Yes, but the debtor is entitled to notice and an opportunity to claim exemptions. The writ of garnishment is issued by the clerk on application; the garnishee’s mandatory notice to the debtor under [A.R.S. § 12-1574](https://www.azleg.gov/viewdocument/?docName=https://www.azleg.gov/ars/12/01574.htm) includes a request-for-hearing form. If the debtor requests a hearing within the statutory window, the court holds one before disbursing funds. If no hearing is requested, the court can enter judgment against the garnishee on the answer.

What happens to the funds while a garnishment hearing is pending?
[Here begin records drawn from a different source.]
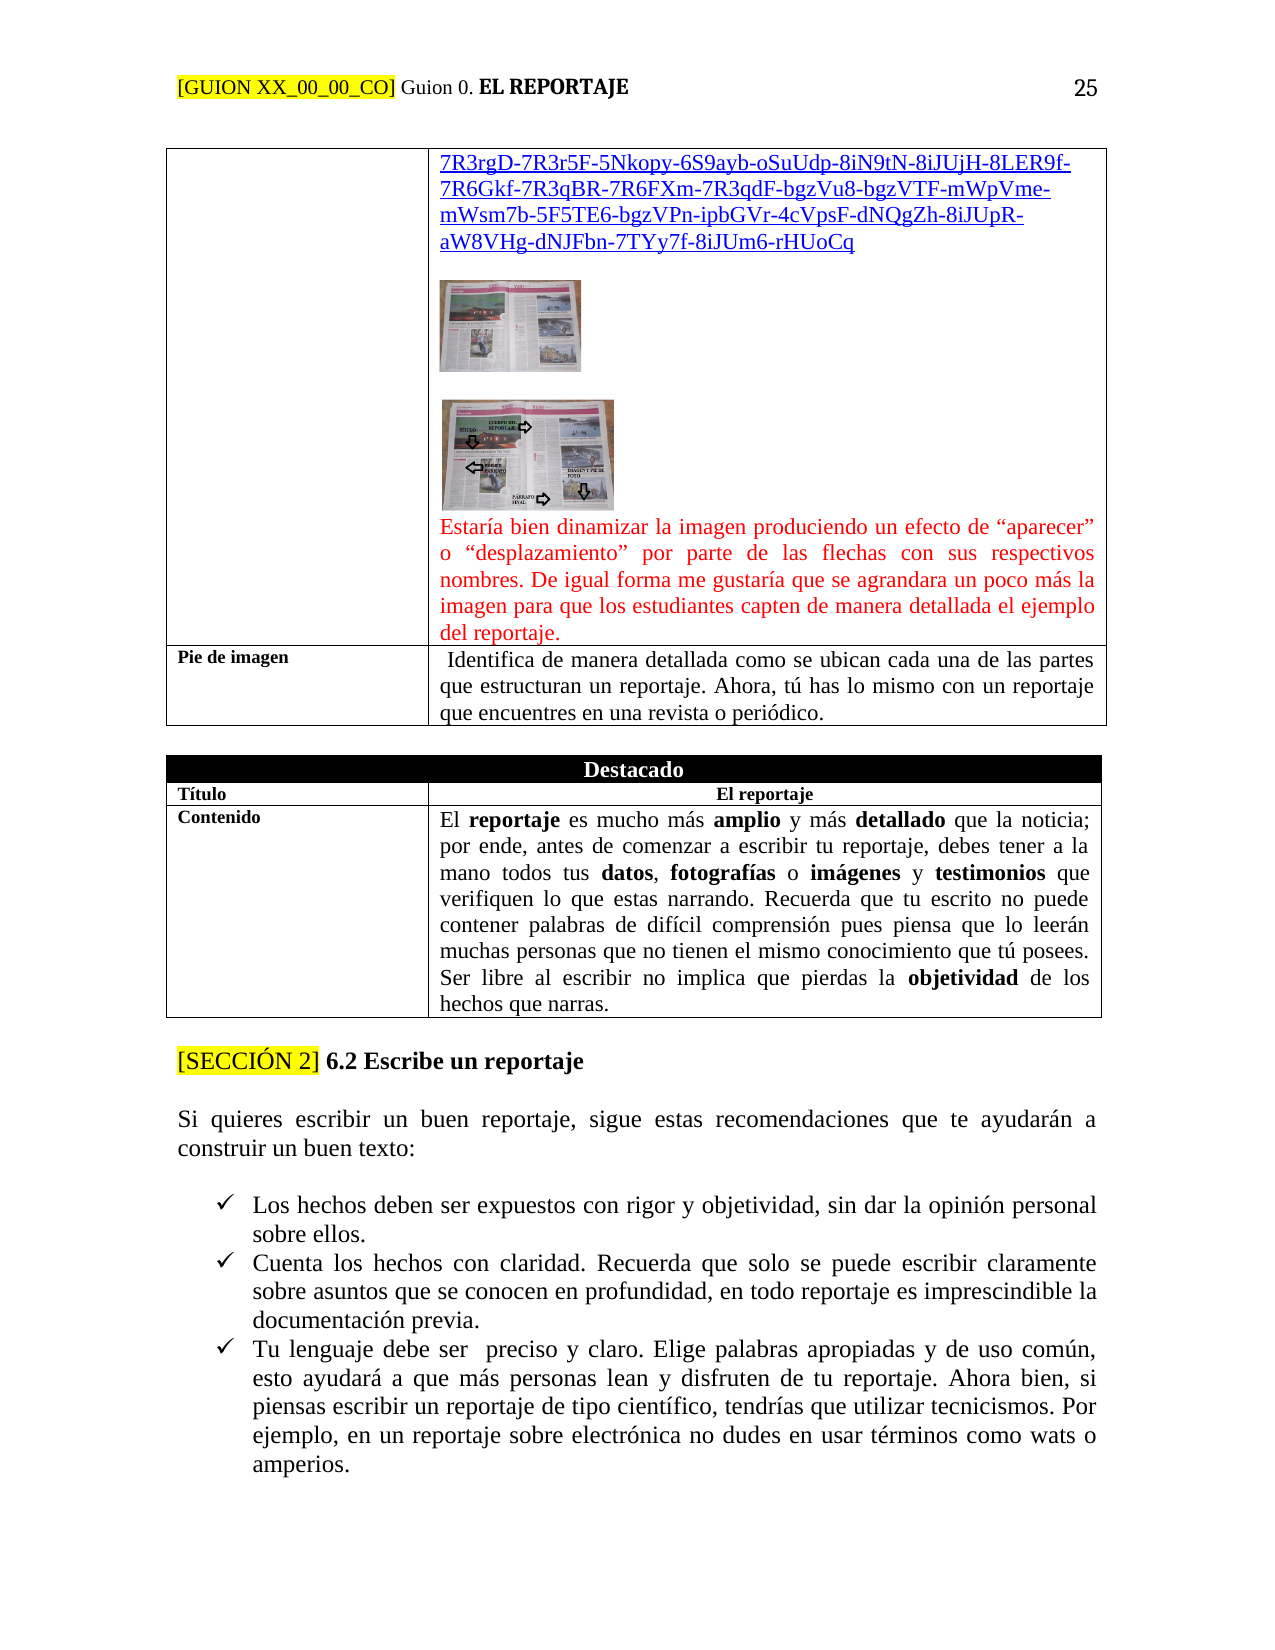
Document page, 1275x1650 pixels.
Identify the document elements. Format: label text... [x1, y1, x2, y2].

table_cell El reportaje [429, 783, 1101, 805]
text Si quieres escribir un buen reportaje, sigue estas recomendaciones que te ayudarán a construir un buen texto: [177, 1104, 1098, 1161]
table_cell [167, 149, 428, 645]
table_cell Identifica de manera detallada como se ubican cada una de las partes que estructuran un reportaje. Ahora, tú has lo mismo con un reportaje que encuentres en una revista o periódico. [429, 646, 1106, 725]
table_cell Pie de imagen [167, 646, 428, 725]
list Cuenta los hechos con claridad. Recuerda que solo se puede escribir claramente sobre asuntos que se conocen en profundidad, en todo reportaje es imprescindible la documentación previa. [215, 1248, 1098, 1334]
picture [439, 280, 582, 372]
list Los hechos deben ser expuestos con rigor y objetividad, sin dar la opinión personal sobre ellos. [215, 1190, 1098, 1248]
table_header Destacado [167, 756, 1101, 782]
table_cell Título [167, 783, 428, 805]
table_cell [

The garnishee holds the nonexempt funds. The institution does not release them to the creditor or to the debtor until the court enters a judgment on the garnishment answer. The hold typically applies up to the amount stated in the writ, including accrued interest and allowable costs; funds in the account above that amount are not frozen.

Can a creditor reach a joint bank account where only one account holder is the judgment debtor?
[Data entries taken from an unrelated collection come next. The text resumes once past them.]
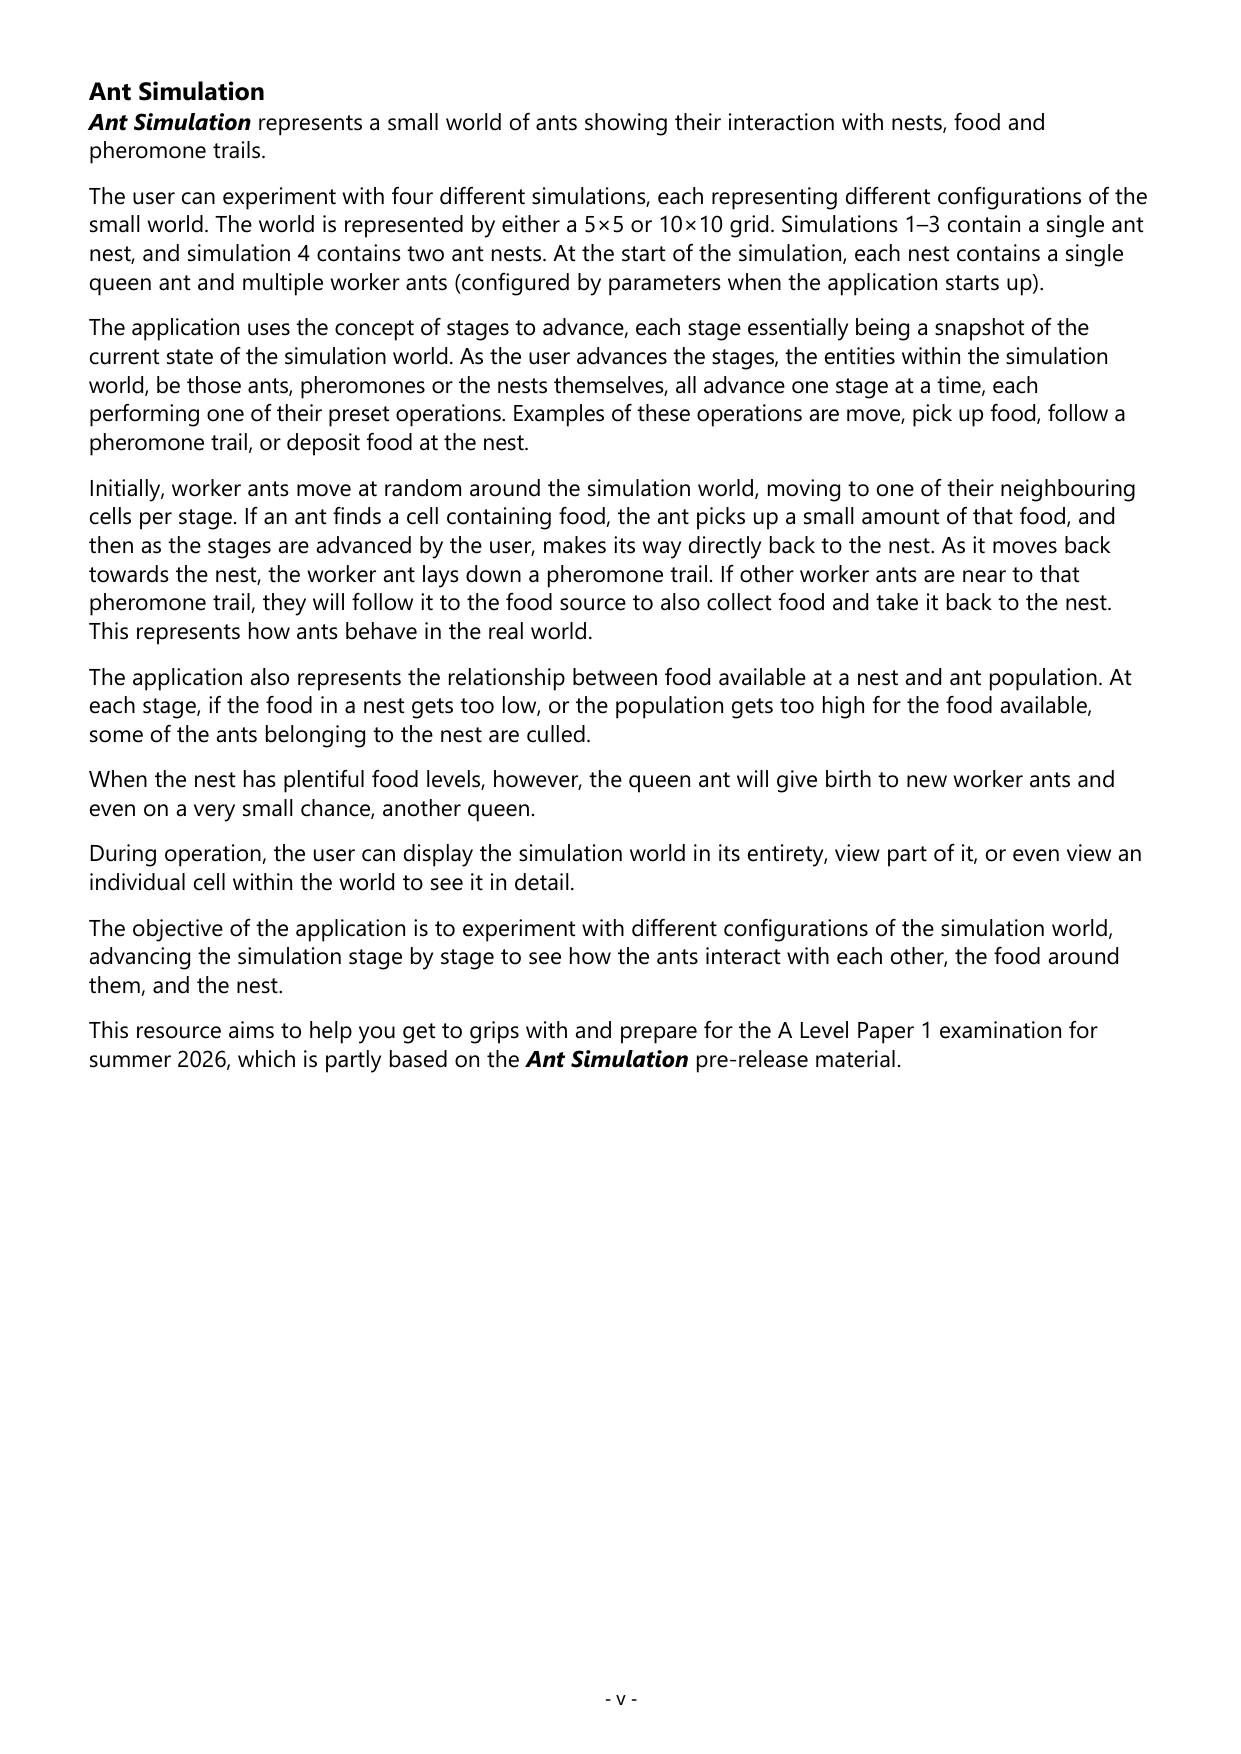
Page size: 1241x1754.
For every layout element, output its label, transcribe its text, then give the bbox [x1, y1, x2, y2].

text Ant Simulation represents a small world of ants showing their interaction with nests, food and pheromone trails. [89, 107, 1152, 164]
text The objective of the application is to experiment with different configurations of the simulation world, advancing the simulation stage by stage to see how the ants interact with each other, the food around them, and the nest. [89, 913, 1152, 999]
text The application also represents the relationship between food available at a nest and ant population. At each stage, if the food in a nest gets too low, or the population gets too high for the food available, some of the ants belonging to the nest are culled. [89, 662, 1152, 748]
text Initially, worker ants move at random around the simulation world, moving to one of their neighbouring cells per stage. If an ant finds a cell containing food, the ant picks up a small amount of that food, and then as the stages are advanced by the user, makes its way directly back to the nest. As it moves back towards the nest, the worker ant lays down a pheromone trail. If other worker ants are near to that pheromone trail, they will follow it to the food source to also collect food and take it back to the nest. This represents how ants behave in the real world. [89, 473, 1152, 645]
text The user can experiment with four different simulations, each representing different configurations of the small world. The world is represented by either a 5×5 or 10×10 grid. Simulations 1–3 contain a single ant nest, and simulation 4 contains two ant nests. At the start of the simulation, each nest contains a single queen ant and multiple worker ants (configured by parameters when the application starts up). [89, 181, 1152, 296]
text When the nest has plentiful food levels, however, the queen ant will give birth to new worker ants and even on a very small chance, another queen. [89, 765, 1152, 822]
text The application uses the concept of stages to advance, each stage essentially being a snapshot of the current state of the simulation world. As the user advances the stages, the entities within the simulation world, be those ants, pheromones or the nests themselves, all advance one stage at a time, each performing one of their preset operations. Examples of these operations are move, pick up food, follow a pheromone trail, or deposit food at the nest. [89, 313, 1152, 456]
text Ant Simulation [89, 74, 1152, 107]
text This resource aims to help you get to grips with and prepare for the A Level Paper 1 examination for summer 2026, which is partly based on the Ant Simulation pre-release material. [89, 1016, 1152, 1073]
text During operation, the user can display the simulation world in its entirety, view part of it, or even view an individual cell within the world to see it in detail. [89, 839, 1152, 896]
A joint account can be garnished, but the non-debtor co-owner can claim that some or all of the funds belong to them. The burden is on the co-owner to assert and prove the claim at a hearing. Practical recovery on a joint account depends on whether the non-debtor can document the source of the funds.

Do small claims judgments expire if the creditor never files a writ?

A judgment that is not enforced and not renewed within ten years of entry becomes unenforceable under [A.R.S. § 12-1551](https://www.azleg.gov/viewdocument/?docName=https://www.azleg.gov/ars/12/01551.htm). Renewing the judgment by affidavit under [A.R.S. § 12-1612](https://www.azleg.gov/viewdocument/?docName=https://www.azleg.gov/ars/12/01612.htm) before the deadline restarts the ten-year clock. The renewal preserves accrued interest along with the original principal.

Can the creditor recover the cost of garnishment and execution from the debtor?

Statutory costs of post-judgment collection (writ filing fees, constable or sheriff fees, garnishment-related costs) are recoverable from the proceeds of the levy and add to the balance the debtor owes on the underlying judgment. Attorney fees in post-judgment collection follow Arizona’s general rule on fee-shifting and depend on whether the underlying judgment or a statute authorizes them.